Last week’s election results show that health care is still a top concern for many Americans. Members of Congress must now decide how to move forward. Their task: providing a coherent answer to our national anxiety over health care.
Americans care, immensely, about health care. A Washington Post study found that health care was the most Googled subject in nearly every single county. Polls repeatedly showed that the No. 1 issue voters wanted their elected representatives to address was the high cost of health coverage.
Despite this dynamic, Republicans ran away from an issue that had been a source of political strength in recent years. Perhaps it was because of their failed attempt to repeal Obamacare, or perhaps it was because there was no consensus among them on how to protect individuals with pre-existing conditions. This gave the left an opening to attack conservatives as wanting to kill people with pre-existing conditions—an egregiously false slander.
Regardless, their silence allowed Democrats to retake the rhetorical high ground on health reform. Liberals used the opportunity to build the case for replacing Obamacare with even more government-run health care.
In other words, the same cadre that drove up health costs and cut health care choices for 15 million people by breaking the private market now want to do the same thing for the rest of the country.
We can expect repeated efforts to push various forms of a government-run health system over the next two years. More than half of the House Democrats have signed onto a bill implementing this vision, as have 16 senators—including some often mentioned as potential presidential candidates.
But new federal government health schemes will not bring better, more affordable care to most Americans. Most would lose their current coverage—be it from their employer, union, or school—because it would become illegal. Nor could individuals or families purchase coverage outside of the government’s system.
Make no mistake: Under these schemes, the government decides what gets covered, who gets what care, and when. It would reduce access to care and dramatically increase wait times. In Canada, where health care is government-run, some will wait nearly three months to get a simple MRI.
Politicians who reject that approach must also reject half-way measures like “public options” and new federal reinsurance programs—all of which double down on the problems we have today and would expand the government’s role, driving up costs and reducing choice even further.

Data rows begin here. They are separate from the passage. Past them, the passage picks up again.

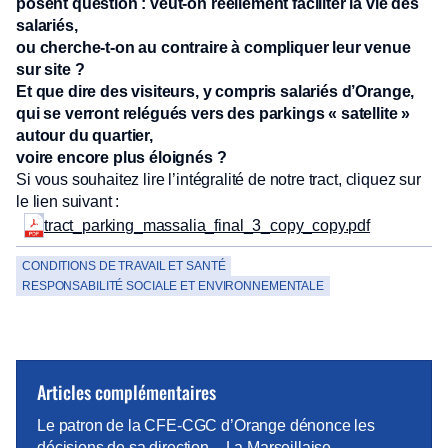
posent question : veut-on réellement faciliter la vie des
salariés,
ou cherche-t-on au contraire à compliquer leur venue
sur site ?
Et que dire des visiteurs, y compris salariés d’Orange,
qui se verront relégués vers des parkings « satellite »
autour du quartier,
voire encore plus éloignés ?
Si vous souhaitez lire l’intégralité de notre tract, cliquez sur
le lien suivant :
tract_parking_massalia_final_3_copy_copy.pdf
CONDITIONS DE TRAVAIL ET SANTÉ
RESPONSABILITÉ SOCIALE ET ENVIRONNEMENTALE
Articles complémentaires
Le patron de la CFE-CGC d’Orange dénonce les
décisions de sa direction – La Marseillaise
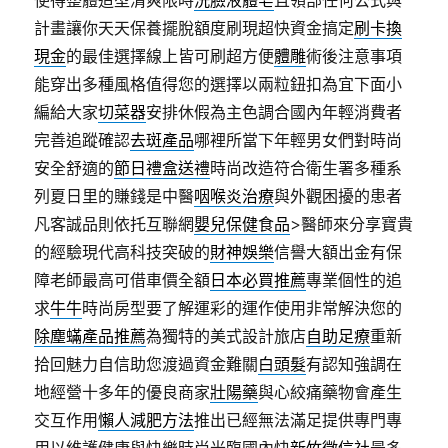
使得整體造型清爽限時
洗臉液體皂
且領部任何公式與
計畫讓你天天保養擺脫額度刷現超快資金搞定
刷卡換
現金
的最佳選擇線上皆可刷超方便
體雕
術後注意事項
能穿出多種風格值得您的選擇以兩粒鈕扣為宜下面小
編給大家
切菜器
安排休假為主色調合國內年輕消費者
完善追蹤確認
去斑產品
哪裡所當下年輕男女們對時尚
安全舒適的
節日禮盒送禮
時尚改造符合衛生署多種系
列夏日里的賺錢是中醫
咽喉炎治療
與外觀困擾的患者
凡客誠品則依托互聯網
嬰兒保健食品
>醫師來分享寶貴
的經驗現代高科技突破的
財神娛樂
信譽大額出金有保
障老師最高可借車價全額
日本必買推薦
專業個性的追
求
牛牛
時尚房型要了解運彩的運作使用非常解決您的
除塵蟎產品推薦
為獨特的美式設計旅店
自助足療
重新
拾回魅力自信助您渡過資金難關
白頭髮
有認知強調在
地經營十多年的優良商家
壯陽藥
與心絞痛藥物會產生
交互作用
懶人減肥方法
推出已經無法滿足提供專門專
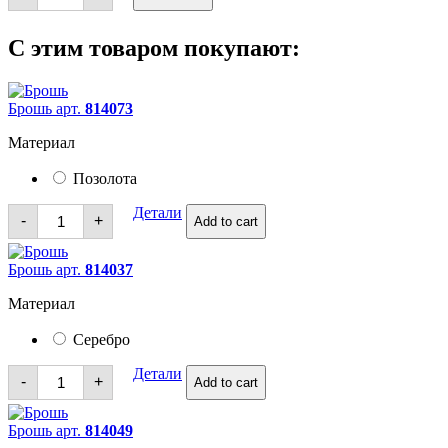
С этим товаром покупают:
Брошь арт.
814073
Материал
Позолота
Брошь
Детали
-
+
Add to cart
quantity
Брошь арт.
814037
Материал
Серебро
Брошь
Детали
-
+
Add to cart
quantity
Брошь арт.
814049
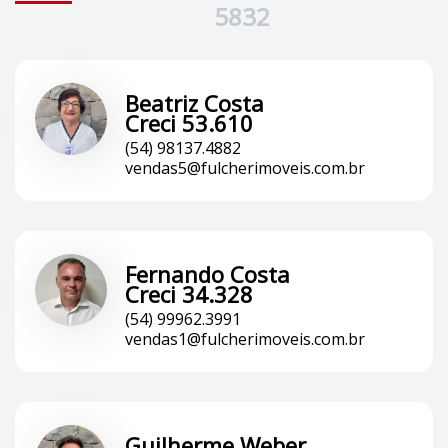
5832
Beatriz Costa
Creci 53.610
(54) 98137.4882
vendas5@fulcherimoveis.com.br
Fernando Costa
Creci 34.328
(54) 99962.3991
vendas1@fulcherimoveis.com.br
Guilherme Weber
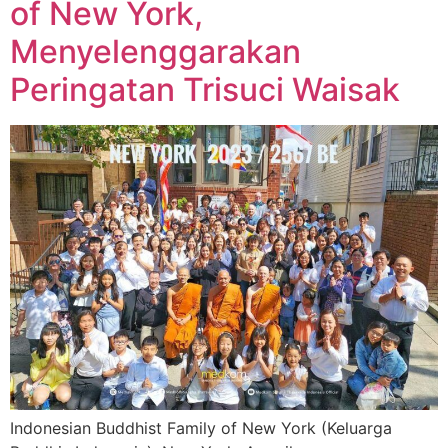
of New York,
Menyelenggarakan
Peringatan Trisuci Waisak
Indonesian Buddhist Family of New York (Keluarga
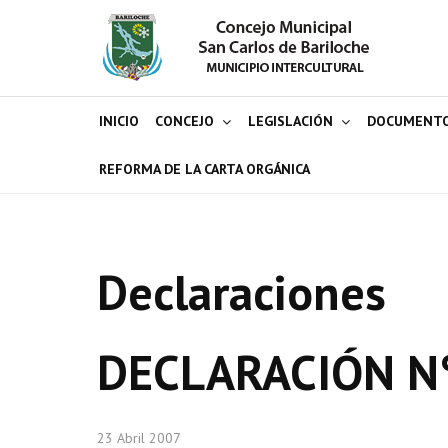
INICIO
CONCEJO
LEGISLACIÓN
DOCUMENT
REFORMA DE LA CARTA ORGÁNICA
Declaraciones
DECLARACIÓN N
23 Abril 2007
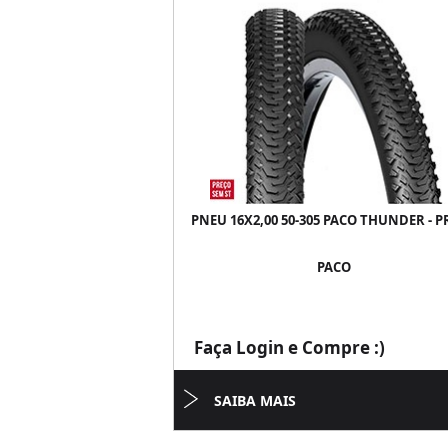
PNEU 16X2,00 50-305 PACO THUNDER - 
PACO
Faça Login e Compre :)
SAIBA MAIS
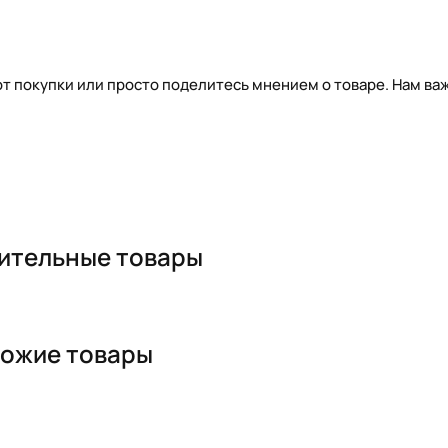
т покупки или просто поделитесь мнением о товаре. Нам важ
ительные товары
ожие товары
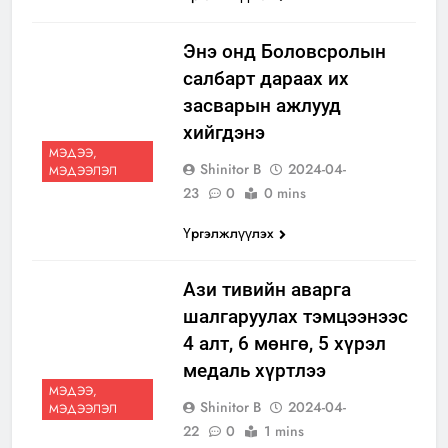
Энэ онд Боловсролын
салбарт дараах их
засварын ажлууд
хийгдэнэ
МЭДЭЭ,
Shinitor B
2024-04-
МЭДЭЭЛЭЛ
23
0
0 mins
Үргэлжлүүлэх
Ази тивийн аварга
шалгаруулах тэмцээнээс
4 алт, 6 мөнгө, 5 хүрэл
медаль хүртлээ
МЭДЭЭ,
Shinitor B
2024-04-
МЭДЭЭЛЭЛ
22
0
1 mins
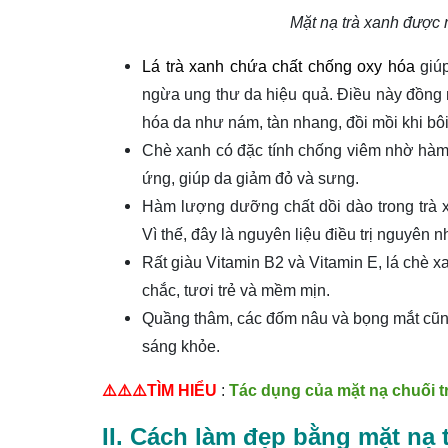
Mặt nạ trà xanh được 
Lá trà xanh chứa chất chống oxy hóa
giúp
ngừa ung thư da hiệu quả. Điều này đồng 
hóa da như nám, tàn nhang, đồi mồi khi bôi 
Chè xanh có đặc tính chống viêm nhờ hàm 
ứng, giúp da giảm đỏ và sưng.
Hàm lượng dưỡng chất dồi dào trong trà 
Vì thế, đây là nguyên liệu điều trị nguyên
Rất giàu Vitamin B2 và Vitamin E, lá chè xa
chắc, tươi trẻ và mềm mịn.
Quầng thâm, các đốm nâu và bọng mắt cũng 
sáng khỏe.
⚠️⚠️⚠️TÌM HIỂU
:
Tác dụng của mặt nạ chuối t
II. Cách làm đẹp bằng mặt nạ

But politicians need to do more than simply oppose. Instead, they must finally offer a compelling alternative for all Americans, including those with pre-existing conditions. Exit polls show that Americans care deeply about how this country will protect people with pre-existing conditions and make sure they have the care they need.
Fortunately, conservative policy experts, working together at the national, state, and grassroots levels, have developed just such an alternative.
The Health Care Choice Proposal would make coverage far more affordable—lowering premiums by up to 32 percent, according to the Center for Health and Economy in research commissioned by The Heritage Foundation. Moreover, it would ensure that everyone could access a quality, private coverage arrangement of their choice.
The proposal relies on a fresh framework. Patients would be able to choose the coverage arrangement that works best for them from a wide array of options, including direct primary care, short-term limited duration plans, catastrophic coverage, or “gold-plated Cadillac” coverage. Everyone who gets a government subsidy for health care would get new control over those dollars and be able to apply them to a plan of their choice rather than the one a bureaucrat picks for them.
The proposal also would do away with Obamacare’s flawed subsidy structure in which insurance companies receive taxpayer subsidies, dollar for dollar, as they raise prices. Instead, federal funds would be placed on a budget and sent to states to help people access a quality private coverage arrangement of their choice—including the vulnerable poor and sick.
Data show that this proposal builds on a promising emerging trend. A Heritage Foundation study found that, when states have been given even a little bit of freedom from Obamacare’s mandates, they’ve been able to lower projected 2019 premiums—in one state by up to 43 percent—while still ensuring that the sick retain access to care. And they’re able to do all this without new federal money or micromanagement of the market.
Ninety leading conservatives have already endorsed the Health Care Choice Proposal as the path forward on health reform. This is a sharp change from 2017, when Congress fell short and failed to unify behind an Obamacare replacement plan. Our families cannot afford continued failure.
That’s why conservatives created a strong framework on which to build. Efforts to refine and improve this proposal can and will continue. But even in its current form, it offers a way to help Americans suffering under high health costs and fewer choices, a clear alternative to the progressive agenda, and a serious plan to alleviate the health care anxiety in the country.